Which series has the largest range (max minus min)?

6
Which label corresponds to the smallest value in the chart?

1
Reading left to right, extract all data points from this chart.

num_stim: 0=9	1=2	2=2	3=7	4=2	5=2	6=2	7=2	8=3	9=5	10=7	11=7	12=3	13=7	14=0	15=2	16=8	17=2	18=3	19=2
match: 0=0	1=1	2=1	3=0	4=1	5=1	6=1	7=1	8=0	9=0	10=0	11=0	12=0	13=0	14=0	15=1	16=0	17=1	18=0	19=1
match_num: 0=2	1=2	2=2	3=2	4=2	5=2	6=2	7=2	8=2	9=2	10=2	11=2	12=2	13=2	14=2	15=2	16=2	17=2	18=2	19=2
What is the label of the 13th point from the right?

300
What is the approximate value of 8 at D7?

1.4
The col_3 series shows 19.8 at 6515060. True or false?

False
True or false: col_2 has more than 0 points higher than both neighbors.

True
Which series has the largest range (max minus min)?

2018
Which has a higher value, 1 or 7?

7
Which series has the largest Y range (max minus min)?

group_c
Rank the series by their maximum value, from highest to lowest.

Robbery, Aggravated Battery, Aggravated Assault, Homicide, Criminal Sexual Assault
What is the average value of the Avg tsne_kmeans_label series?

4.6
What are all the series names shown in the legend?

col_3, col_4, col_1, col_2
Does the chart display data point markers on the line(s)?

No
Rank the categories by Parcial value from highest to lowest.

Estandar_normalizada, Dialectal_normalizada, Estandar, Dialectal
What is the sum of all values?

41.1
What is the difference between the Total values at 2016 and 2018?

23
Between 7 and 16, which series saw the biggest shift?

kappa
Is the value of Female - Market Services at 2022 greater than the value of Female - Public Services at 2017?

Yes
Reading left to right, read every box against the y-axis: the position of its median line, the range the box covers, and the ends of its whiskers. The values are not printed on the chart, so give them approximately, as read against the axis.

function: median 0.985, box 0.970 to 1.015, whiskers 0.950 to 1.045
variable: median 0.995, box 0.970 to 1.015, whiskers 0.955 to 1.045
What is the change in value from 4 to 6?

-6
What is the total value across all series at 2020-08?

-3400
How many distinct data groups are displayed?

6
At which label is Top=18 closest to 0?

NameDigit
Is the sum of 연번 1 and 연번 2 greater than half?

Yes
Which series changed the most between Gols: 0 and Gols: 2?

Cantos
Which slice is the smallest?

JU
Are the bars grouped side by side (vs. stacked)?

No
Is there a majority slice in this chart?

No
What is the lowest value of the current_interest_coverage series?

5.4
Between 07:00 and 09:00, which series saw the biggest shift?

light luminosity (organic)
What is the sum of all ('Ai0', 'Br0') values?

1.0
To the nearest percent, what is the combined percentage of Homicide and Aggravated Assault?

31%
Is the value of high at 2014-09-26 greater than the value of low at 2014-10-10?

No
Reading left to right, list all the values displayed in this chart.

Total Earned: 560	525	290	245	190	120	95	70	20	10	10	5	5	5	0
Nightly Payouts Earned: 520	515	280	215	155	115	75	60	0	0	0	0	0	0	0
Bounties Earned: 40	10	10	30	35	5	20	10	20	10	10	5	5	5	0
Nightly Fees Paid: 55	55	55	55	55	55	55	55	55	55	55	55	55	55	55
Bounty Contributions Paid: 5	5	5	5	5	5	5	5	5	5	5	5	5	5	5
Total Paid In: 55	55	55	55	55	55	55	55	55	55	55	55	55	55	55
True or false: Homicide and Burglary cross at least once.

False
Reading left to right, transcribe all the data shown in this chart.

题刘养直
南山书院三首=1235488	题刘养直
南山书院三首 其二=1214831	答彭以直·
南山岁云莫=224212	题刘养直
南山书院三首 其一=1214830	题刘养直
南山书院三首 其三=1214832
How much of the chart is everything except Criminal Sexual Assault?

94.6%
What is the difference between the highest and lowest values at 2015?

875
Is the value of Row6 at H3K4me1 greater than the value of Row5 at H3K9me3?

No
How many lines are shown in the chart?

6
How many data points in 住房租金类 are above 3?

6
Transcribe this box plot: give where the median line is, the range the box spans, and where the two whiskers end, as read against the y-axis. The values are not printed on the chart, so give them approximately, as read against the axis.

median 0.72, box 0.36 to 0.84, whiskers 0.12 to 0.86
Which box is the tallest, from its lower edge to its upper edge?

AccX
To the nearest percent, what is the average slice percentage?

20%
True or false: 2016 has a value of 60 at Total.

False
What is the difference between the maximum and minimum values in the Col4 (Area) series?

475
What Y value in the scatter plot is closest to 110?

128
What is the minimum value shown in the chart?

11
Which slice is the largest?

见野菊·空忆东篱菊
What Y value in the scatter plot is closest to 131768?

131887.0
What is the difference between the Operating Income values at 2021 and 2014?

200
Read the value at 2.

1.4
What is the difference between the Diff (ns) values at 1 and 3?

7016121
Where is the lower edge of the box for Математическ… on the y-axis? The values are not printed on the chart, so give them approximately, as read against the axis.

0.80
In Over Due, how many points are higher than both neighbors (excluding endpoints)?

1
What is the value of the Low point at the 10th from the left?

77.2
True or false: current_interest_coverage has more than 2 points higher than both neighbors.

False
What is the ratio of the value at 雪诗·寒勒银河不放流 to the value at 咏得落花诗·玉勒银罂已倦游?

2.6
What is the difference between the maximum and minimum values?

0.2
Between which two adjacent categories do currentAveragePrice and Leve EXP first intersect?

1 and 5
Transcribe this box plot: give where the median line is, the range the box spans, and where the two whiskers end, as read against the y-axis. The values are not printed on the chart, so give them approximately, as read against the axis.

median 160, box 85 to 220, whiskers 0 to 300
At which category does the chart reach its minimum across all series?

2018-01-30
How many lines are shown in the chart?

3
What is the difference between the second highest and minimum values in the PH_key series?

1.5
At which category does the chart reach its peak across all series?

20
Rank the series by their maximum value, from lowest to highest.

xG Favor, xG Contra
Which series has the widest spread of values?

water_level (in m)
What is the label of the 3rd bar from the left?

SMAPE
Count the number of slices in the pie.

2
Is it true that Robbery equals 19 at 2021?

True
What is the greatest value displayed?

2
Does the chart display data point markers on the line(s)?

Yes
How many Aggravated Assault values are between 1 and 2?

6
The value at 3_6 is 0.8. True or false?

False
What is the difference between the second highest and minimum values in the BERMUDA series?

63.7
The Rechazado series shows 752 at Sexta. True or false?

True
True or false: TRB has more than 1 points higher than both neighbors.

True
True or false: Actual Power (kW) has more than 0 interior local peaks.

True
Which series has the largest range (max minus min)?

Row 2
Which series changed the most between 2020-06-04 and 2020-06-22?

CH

• Requirement
Reproduce all of the material above line for line, with nothing changed.

• Written reply
Which series has the largest range (max minus min)?

6
Which label corresponds to the smallest value in the chart?

1
Reading left to right, extract all data points from this chart.

num_stim: 0=9	1=2	2=2	3=7	4=2	5=2	6=2	7=2	8=3	9=5	10=7	11=7	12=3	13=7	14=0	15=2	16=8	17=2	18=3	19=2
match: 0=0	1=1	2=1	3=0	4=1	5=1	6=1	7=1	8=0	9=0	10=0	11=0	12=0	13=0	14=0	15=1	16=0	17=1	18=0	19=1
match_num: 0=2	1=2	2=2	3=2	4=2	5=2	6=2	7=2	8=2	9=2	10=2	11=2	12=2	13=2	14=2	15=2	16=2	17=2	18=2	19=2
What is the label of the 13th point from the right?

300
What is the approximate value of 8 at D7?

1.4
The col_3 series shows 19.8 at 6515060. True or false?

False
True or false: col_2 has more than 0 points higher than both neighbors.

True
Which series has the largest range (max minus min)?

2018
Which has a higher value, 1 or 7?

7
Which series has the largest Y range (max minus min)?

group_c
Rank the series by their maximum value, from highest to lowest.

Robbery, Aggravated Battery, Aggravated Assault, Homicide, Criminal Sexual Assault
What is the average value of the Avg tsne_kmeans_label series?

4.6
What are all the series names shown in the legend?

col_3, col_4, col_1, col_2
Does the chart display data point markers on the line(s)?

No
Rank the categories by Parcial value from highest to lowest.

Estandar_normalizada, Dialectal_normalizada, Estandar, Dialectal
What is the sum of all values?

41.1
What is the difference between the Total values at 2016 and 2018?

23
Between 7 and 16, which series saw the biggest shift?

kappa
Is the value of Female - Market Services at 2022 greater than the value of Female - Public Services at 2017?

Yes
Reading left to right, read every box against the y-axis: the position of its median line, the range the box covers, and the ends of its whiskers. The values are not printed on the chart, so give them approximately, as read against the axis.

function: median 0.985, box 0.970 to 1.015, whiskers 0.950 to 1.045
variable: median 0.995, box 0.970 to 1.015, whiskers 0.955 to 1.045
What is the change in value from 4 to 6?

-6
What is the total value across all series at 2020-08?

-3400
How many distinct data groups are displayed?

6
At which label is Top=18 closest to 0?

NameDigit
Is the sum of 연번 1 and 연번 2 greater than half?

Yes
Which series changed the most between Gols: 0 and Gols: 2?

Cantos
Which slice is the smallest?

JU
Are the bars grouped side by side (vs. stacked)?

No
Is there a majority slice in this chart?

No
What is the lowest value of the current_interest_coverage series?

5.4
Between 07:00 and 09:00, which series saw the biggest shift?

light luminosity (organic)
What is the sum of all ('Ai0', 'Br0') values?

1.0
To the nearest percent, what is the combined percentage of Homicide and Aggravated Assault?

31%
Is the value of high at 2014-09-26 greater than the value of low at 2014-10-10?

No
Reading left to right, list all the values displayed in this chart.

Total Earned: 560	525	290	245	190	120	95	70	20	10	10	5	5	5	0
Nightly Payouts Earned: 520	515	280	215	155	115	75	60	0	0	0	0	0	0	0
Bounties Earned: 40	10	10	30	35	5	20	10	20	10	10	5	5	5	0
Nightly Fees Paid: 55	55	55	55	55	55	55	55	55	55	55	55	55	55	55
Bounty Contributions Paid: 5	5	5	5	5	5	5	5	5	5	5	5	5	5	5
Total Paid In: 55	55	55	55	55	55	55	55	55	55	55	55	55	55	55
True or false: Homicide and Burglary cross at least once.

False
Reading left to right, transcribe all the data shown in this chart.

题刘养直
南山书院三首=1235488	题刘养直
南山书院三首 其二=1214831	答彭以直·
南山岁云莫=224212	题刘养直
南山书院三首 其一=1214830	题刘养直
南山书院三首 其三=1214832
How much of the chart is everything except Criminal Sexual Assault?

94.6%
What is the difference between the highest and lowest values at 2015?

875
Is the value of Row6 at H3K4me1 greater than the value of Row5 at H3K9me3?

No
How many lines are shown in the chart?

6
How many data points in 住房租金类 are above 3?

6
Transcribe this box plot: give where the median line is, the range the box spans, and where the two whiskers end, as read against the y-axis. The values are not printed on the chart, so give them approximately, as read against the axis.

median 0.72, box 0.36 to 0.84, whiskers 0.12 to 0.86
Which box is the tallest, from its lower edge to its upper edge?

AccX
To the nearest percent, what is the average slice percentage?

20%
True or false: 2016 has a value of 60 at Total.

False
What is the difference between the maximum and minimum values in the Col4 (Area) series?

475
What Y value in the scatter plot is closest to 110?

128
What is the minimum value shown in the chart?

11
Which slice is the largest?

见野菊·空忆东篱菊
What Y value in the scatter plot is closest to 131768?

131887.0
What is the difference between the Operating Income values at 2021 and 2014?

200
Read the value at 2.

1.4
What is the difference between the Diff (ns) values at 1 and 3?

7016121
Where is the lower edge of the box for Математическ… on the y-axis? The values are not printed on the chart, so give them approximately, as read against the axis.

0.80
In Over Due, how many points are higher than both neighbors (excluding endpoints)?

1
What is the value of the Low point at the 10th from the left?

77.2
True or false: current_interest_coverage has more than 2 points higher than both neighbors.

False
What is the ratio of the value at 雪诗·寒勒银河不放流 to the value at 咏得落花诗·玉勒银罂已倦游?

2.6
What is the difference between the maximum and minimum values?

0.2
Between which two adjacent categories do currentAveragePrice and Leve EXP first intersect?

1 and 5
Transcribe this box plot: give where the median line is, the range the box spans, and where the two whiskers end, as read against the y-axis. The values are not printed on the chart, so give them approximately, as read against the axis.

median 160, box 85 to 220, whiskers 0 to 300
At which category does the chart reach its minimum across all series?

2018-01-30
How many lines are shown in the chart?

3
What is the difference between the second highest and minimum values in the PH_key series?

1.5
At which category does the chart reach its peak across all series?

20
Rank the series by their maximum value, from lowest to highest.

xG Favor, xG Contra
Which series has the widest spread of values?

water_level (in m)
What is the label of the 3rd bar from the left?

SMAPE
Count the number of slices in the pie.

2
Is it true that Robbery equals 19 at 2021?

True
What is the greatest value displayed?

2
Does the chart display data point markers on the line(s)?

Yes
How many Aggravated Assault values are between 1 and 2?

6
The value at 3_6 is 0.8. True or false?

False
What is the difference between the second highest and minimum values in the BERMUDA series?

63.7
The Rechazado series shows 752 at Sexta. True or false?

True
True or false: TRB has more than 1 points higher than both neighbors.

True
True or false: Actual Power (kW) has more than 0 interior local peaks.

True
Which series has the largest range (max minus min)?

Row 2
Which series changed the most between 2020-06-04 and 2020-06-22?

CH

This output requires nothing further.